Depuis septembre 2002, à l’issue d’un coup d’État manqué contre le président Gbagbo, la Côte-d’Ivoire est coupée en deux, la partie nord étant contrôlée par la rébellion des Forces nouvelles, et celle du sud par le gouvernement de Gbagbo. L’accord de Ouagadougou règle les questions décisives des élections, de l’armée et du gouvernement, et marque une évolution radicale de la situation.
Il prévoit la préparation d’élections libres et transparentes, ce qui nécessite l’identification des Ivoiriens par la mise en place d’audiences foraines (hors des murs d’un palais de justice) qui permettront la délivrance de cartes nationales d’identité, et donc la possibilité de s’inscrire sur les listes électorales. L’accord prévoit la fusion de l’armée ivoirienne avec l’armée des Forces nouvelles et la mise en place d’un gouvernement de transition accompagné de la création d’un cadre permanent de concertation ouvert aux deux principaux partis politiques, celui de l’ancien chef de l’État, Konan Bédié, et celui de l’ancien Premier ministre Alassane Ouattara. L’accord vise à la réunification du pays par le démantèlement de la « zone de confiance », entre le nord et le sud, occupée par les forces de l’ONU et les 4 000 soldats français de l’opération « Licorne ».
Quelques jours après la signature de l’accord, le dirigeant de la rébellion, Guillaume Soro, a été nommé Premier ministre. Beaucoup estiment que cet accord va perdurer car il a été proposé par le président Gbagbo. Il met fin à une situation complètement bloquée, où aucune des deux parties ne pouvait prendre l’avantage. Ce traité, contrairement à ceux de Linas-Marcoussis, d’Accra ou de Pretoria, et aux deux résolutions de l’ONU, a l’avantage d’être le fruit d’un accord direct entre Ivoiriens, soulignant que ce sont les Ivoiriens eux-mêmes qui ont été capables de régler la crise. Ainsi la France a-t-elle été mise hors-jeu pour le règlement du conflit. Il est d’ailleurs frappant de constater que l’Union africaine et l’ONU ont rapidement émis des communiqués de félicitation alors que la France est restée muette, se contentant, par la voix de la ministre déléguée à la Coopération, Brigitte Girardin, de se satisfaire de cet accord lors de différentes interviews dans les médias.

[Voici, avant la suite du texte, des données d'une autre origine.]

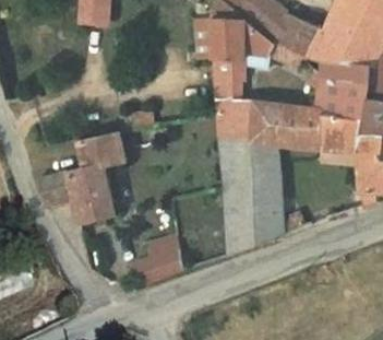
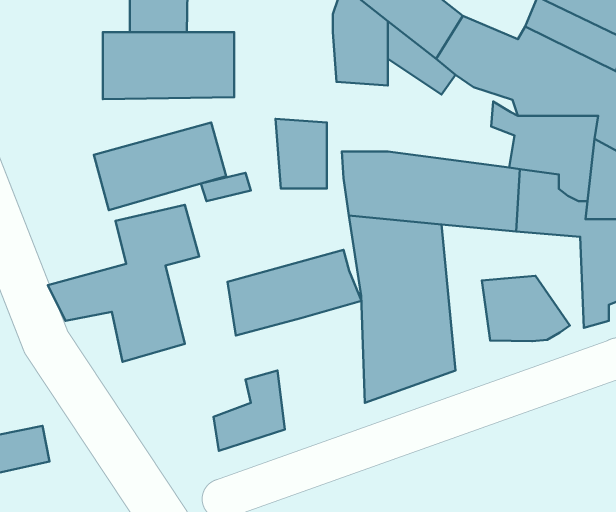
building: none -> [103,32,234,99]
building: [210,55,241,97] -> [275,119,327,188]
building: none -> [94,122,226,210]
building: none -> [228,250,361,335]
building: none -> [482,276,570,341]

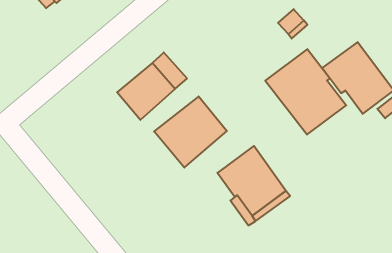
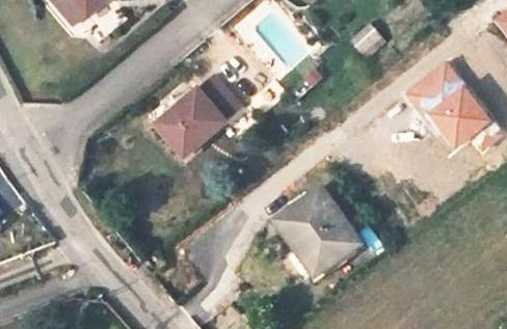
building: [265,49,346,135] -> none
building: [154,96,227,168] -> none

Gbagbo sort bénéficiaire de cet accord. Il apparaît comme le promoteur de la paix, le garant de l’indépendance nationale, et il marginalise ses deux principaux rivaux politiques, Bédié et Ouattara. De plus, Guillaume Soro, son nouveau Premier ministre, âgé de 34 ans, ne pourra se présenter à l’élection présidentielle car il n’a pas les quarante ans requis par l’article 35 de la Constitution.
L’accord représente un soulagement pour les populations qui ont vu leurs conditions de vie se dégrader, avec des services publics inexistants au Nord et inefficients au Sud. C’est aussi l’espoir de revenir à un minimum d’État de droit. L’état de guerre permanent dans lequel vit le pays depuis cinq ans a, en effet, autorisé l’arbitraire des groupes armés sur les populations, allant du simple racket aux exécutions par des escadrons de la mort proches du pouvoir. Amnesty International dénonce dans un mémorandum les violences sexuelles exercées contre les femmes par toutes les parties armées, côté gouvernemental ou côté Forces nouvelles : « L’ampleur des viols et des violences sexuelles commis au cours du conflit armé en Côte d’Ivoire a été largement sous-estimée. Un grand nombre de femmes ont été violées par plusieurs combattants ; beaucoup ont été enlevées et réduites à l’esclavage sexuel. Ces viols ont souvent été accompagnés de coups ou de torture (y compris des tortures de nature sexuelle). Des viols ont été commis en public et devant des parents de la victime, notamment des enfants en bas âge. Certaines femmes ont été violées près des cadavres de membres de leur famille. »
Si les accords de Ouagadougou créent une nouvelle situation dans le pays, ils ne règlent pour autant pas les problèmes de fond, notamment la question foncière. Les différentes politiques d’ajustement structurel et de privatisation de l’économie ivoirienne menées au cours des années 1990 ont précipité le pays dans une crise sans précédent. Simultanément, tous les dirigeants politiques ont tenu, à un moment ou à un autre, des discours xénophobes et ethnicistes conduisant au déchirement du pays. En Côte-d’Ivoire, comme ailleurs, politique libérale et démagogie sur l’identité nationale mènent les peuples à la catastrophe.